= Data under study =
Content starts
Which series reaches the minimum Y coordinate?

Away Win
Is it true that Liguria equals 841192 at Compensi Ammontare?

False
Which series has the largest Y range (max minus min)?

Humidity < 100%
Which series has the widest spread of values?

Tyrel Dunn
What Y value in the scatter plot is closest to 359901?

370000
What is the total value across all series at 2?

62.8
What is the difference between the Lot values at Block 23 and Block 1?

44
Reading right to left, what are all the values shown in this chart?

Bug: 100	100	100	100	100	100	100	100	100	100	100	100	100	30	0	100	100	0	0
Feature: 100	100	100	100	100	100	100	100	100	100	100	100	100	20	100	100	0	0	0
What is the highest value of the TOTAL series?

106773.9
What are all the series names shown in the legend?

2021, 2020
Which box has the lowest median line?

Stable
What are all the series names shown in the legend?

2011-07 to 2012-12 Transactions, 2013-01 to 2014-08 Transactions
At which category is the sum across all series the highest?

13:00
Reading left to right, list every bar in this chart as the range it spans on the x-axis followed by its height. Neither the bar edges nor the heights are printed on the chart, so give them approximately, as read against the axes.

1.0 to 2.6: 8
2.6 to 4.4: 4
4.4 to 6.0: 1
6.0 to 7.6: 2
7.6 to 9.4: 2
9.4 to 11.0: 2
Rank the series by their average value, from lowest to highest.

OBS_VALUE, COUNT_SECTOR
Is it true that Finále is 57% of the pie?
Content ends
= What to do =
Please return every line above that contains the word "Reading", copied in full. Treat case as significant.

= Answer for the task =
Reading right to left, what are all the values shown in this chart?
Reading left to right, list every bar in this chart as the range it spans on the x-axis followed by its height. Neither the bar edges nor the heights are printed on the chart, so give them approximately, as read against the axes.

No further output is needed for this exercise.